Kraftwerk is a pioneering electronic music group from Germany founded by Ralf Hütter and Florian Schneider (Duarte et al., 2011). Although they produced albums prior to 1974, it was with their 1974 release “Autobahn” that they first received significant attention (Duarte et al., 2011). With this album, Kraftwerk demonstrated that electronic music had legitimacy in the musical arts. Their presentation during the United States 1975 tour was similar to factory workers; the members dressed in business attire as they perform on stage (Johnstone, 2008). But Kraftwerk’s image would continue to evolve towards an “artist as machine” motif (Duarte et al., 2011).
Starting in 1974, Kraftwerk’s albums were mainly concept in nature. “Autobahn (1974)” concerned itself with transportation and traffic on the Autobahn. “Radioactivity (1975)” had as its main theme an interplay with radio technology and radiation. “Trans Europe Express (1977)” expressed European connectivity with a train as its metaphor. However, both “Radioactivity” and “Trans Europe Express” were not successfully commercially when they were released (Johnstone, 2008). It was with their 1978 album “The Man Machine” that Kraftwerk once again found success on the radio and clubs (Duarte et al., 2011). And in 1981, “Computer Love” was released as celebration of computer technology.

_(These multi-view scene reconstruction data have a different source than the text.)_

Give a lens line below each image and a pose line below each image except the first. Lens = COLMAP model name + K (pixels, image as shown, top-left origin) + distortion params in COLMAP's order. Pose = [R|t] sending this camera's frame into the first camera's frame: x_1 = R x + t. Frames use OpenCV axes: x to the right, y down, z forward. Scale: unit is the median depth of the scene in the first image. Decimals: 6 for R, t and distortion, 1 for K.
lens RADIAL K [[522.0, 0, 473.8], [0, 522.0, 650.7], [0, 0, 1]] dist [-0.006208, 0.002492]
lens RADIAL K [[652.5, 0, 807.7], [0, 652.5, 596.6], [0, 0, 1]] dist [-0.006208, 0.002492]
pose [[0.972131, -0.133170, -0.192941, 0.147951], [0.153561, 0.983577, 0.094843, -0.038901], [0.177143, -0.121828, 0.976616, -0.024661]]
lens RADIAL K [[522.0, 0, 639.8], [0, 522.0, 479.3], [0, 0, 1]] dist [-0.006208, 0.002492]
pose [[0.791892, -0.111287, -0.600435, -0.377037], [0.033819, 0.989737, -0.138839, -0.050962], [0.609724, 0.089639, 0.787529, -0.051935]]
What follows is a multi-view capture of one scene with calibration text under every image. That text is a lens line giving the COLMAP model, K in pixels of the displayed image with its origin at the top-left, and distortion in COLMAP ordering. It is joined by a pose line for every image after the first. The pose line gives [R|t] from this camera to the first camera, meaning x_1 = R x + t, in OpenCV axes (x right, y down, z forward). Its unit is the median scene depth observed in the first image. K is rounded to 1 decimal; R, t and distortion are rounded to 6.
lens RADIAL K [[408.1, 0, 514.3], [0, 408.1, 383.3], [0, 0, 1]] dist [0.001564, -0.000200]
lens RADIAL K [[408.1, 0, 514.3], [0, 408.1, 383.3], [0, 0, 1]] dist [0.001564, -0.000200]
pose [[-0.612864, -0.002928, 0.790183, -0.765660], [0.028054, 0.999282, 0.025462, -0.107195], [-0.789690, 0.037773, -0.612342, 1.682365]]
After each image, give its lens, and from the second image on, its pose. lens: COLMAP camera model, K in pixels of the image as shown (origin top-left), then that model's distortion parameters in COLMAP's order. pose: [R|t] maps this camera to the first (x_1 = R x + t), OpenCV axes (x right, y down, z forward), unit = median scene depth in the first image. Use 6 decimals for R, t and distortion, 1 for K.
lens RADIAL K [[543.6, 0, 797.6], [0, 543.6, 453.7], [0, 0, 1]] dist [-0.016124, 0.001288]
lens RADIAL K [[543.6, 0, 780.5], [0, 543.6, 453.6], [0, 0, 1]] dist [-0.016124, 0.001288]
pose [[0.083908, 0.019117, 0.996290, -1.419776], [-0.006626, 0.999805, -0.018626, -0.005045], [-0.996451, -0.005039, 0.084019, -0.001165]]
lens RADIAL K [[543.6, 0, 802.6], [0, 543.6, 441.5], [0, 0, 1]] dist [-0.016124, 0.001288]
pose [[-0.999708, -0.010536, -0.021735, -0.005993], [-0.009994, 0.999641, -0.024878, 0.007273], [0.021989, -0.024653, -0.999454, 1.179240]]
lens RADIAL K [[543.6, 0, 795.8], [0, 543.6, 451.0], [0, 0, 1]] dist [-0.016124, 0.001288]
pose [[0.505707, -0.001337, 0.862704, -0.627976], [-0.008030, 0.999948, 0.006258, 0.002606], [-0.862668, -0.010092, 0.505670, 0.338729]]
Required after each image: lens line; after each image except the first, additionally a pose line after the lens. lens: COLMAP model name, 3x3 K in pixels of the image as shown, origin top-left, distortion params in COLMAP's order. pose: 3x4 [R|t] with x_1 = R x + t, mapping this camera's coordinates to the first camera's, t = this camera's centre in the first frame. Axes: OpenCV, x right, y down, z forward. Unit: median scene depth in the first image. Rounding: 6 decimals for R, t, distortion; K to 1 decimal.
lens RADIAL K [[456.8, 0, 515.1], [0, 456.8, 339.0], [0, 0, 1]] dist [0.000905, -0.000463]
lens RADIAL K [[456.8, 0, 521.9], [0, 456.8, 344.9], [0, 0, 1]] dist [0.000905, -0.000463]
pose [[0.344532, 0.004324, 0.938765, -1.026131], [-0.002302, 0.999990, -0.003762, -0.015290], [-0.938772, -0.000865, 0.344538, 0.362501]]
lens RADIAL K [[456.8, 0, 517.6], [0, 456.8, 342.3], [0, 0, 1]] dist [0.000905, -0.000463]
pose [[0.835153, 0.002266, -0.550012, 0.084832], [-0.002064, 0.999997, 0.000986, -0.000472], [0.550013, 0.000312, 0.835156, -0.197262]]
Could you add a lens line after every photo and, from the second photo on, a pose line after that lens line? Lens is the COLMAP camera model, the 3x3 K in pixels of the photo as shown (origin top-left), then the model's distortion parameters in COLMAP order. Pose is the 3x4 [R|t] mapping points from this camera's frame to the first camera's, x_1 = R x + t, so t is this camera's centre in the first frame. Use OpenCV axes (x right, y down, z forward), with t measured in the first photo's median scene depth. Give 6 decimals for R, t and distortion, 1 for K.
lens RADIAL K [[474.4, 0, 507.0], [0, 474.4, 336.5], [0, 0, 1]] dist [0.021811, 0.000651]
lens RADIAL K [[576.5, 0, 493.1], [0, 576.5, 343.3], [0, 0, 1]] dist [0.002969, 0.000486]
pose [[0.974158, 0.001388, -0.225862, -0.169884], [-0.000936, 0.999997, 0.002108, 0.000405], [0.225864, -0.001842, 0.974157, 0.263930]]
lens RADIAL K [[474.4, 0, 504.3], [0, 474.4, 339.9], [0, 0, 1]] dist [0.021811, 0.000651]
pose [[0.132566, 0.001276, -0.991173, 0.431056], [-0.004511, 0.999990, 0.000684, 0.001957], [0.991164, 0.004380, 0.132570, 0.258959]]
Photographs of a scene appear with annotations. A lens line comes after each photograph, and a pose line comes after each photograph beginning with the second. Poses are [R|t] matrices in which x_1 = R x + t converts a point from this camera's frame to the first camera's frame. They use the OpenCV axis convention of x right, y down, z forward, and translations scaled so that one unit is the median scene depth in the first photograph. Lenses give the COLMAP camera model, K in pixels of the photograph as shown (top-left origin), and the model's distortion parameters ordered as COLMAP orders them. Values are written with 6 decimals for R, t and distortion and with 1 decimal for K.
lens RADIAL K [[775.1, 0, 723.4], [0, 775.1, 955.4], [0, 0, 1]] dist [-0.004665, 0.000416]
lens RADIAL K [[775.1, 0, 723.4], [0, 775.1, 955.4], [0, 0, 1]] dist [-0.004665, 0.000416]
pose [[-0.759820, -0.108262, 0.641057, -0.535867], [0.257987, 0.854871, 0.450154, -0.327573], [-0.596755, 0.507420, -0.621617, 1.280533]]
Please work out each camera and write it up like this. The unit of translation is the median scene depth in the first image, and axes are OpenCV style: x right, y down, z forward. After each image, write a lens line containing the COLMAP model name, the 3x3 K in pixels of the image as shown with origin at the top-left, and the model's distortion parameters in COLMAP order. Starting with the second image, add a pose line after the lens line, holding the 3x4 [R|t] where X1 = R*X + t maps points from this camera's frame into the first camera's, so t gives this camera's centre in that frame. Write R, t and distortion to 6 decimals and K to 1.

One of the more significant aspects of Kraftwerk’s place in popular music history is their use of cutting-edge technology. By 1978, Kraftwerk was using sequencers for their drum patterns as well as other synthesizer instruments (Johnstone, 2008). It kept the music and their image appeal sounding futuristic. Also, Kraftwerk’s music grew from more experimental pieces on “Autobahn” to club-friendly singles on “The Man Machine.” They brought electronic music out of the labs and into the charts.
On a personal note, I have always been enthusiastic with Kraftwerk’s music. My first love of music involved synthesizers and drum computers, and their artistic sensibilities were always appreciated by me and became a significant influence to my style of productions. And over the years, I have read that many of the electronic music acts I have enjoyed have stated Kraftwerk as an influence. I am thankful that Kraftwerk was the focus of our studies this week.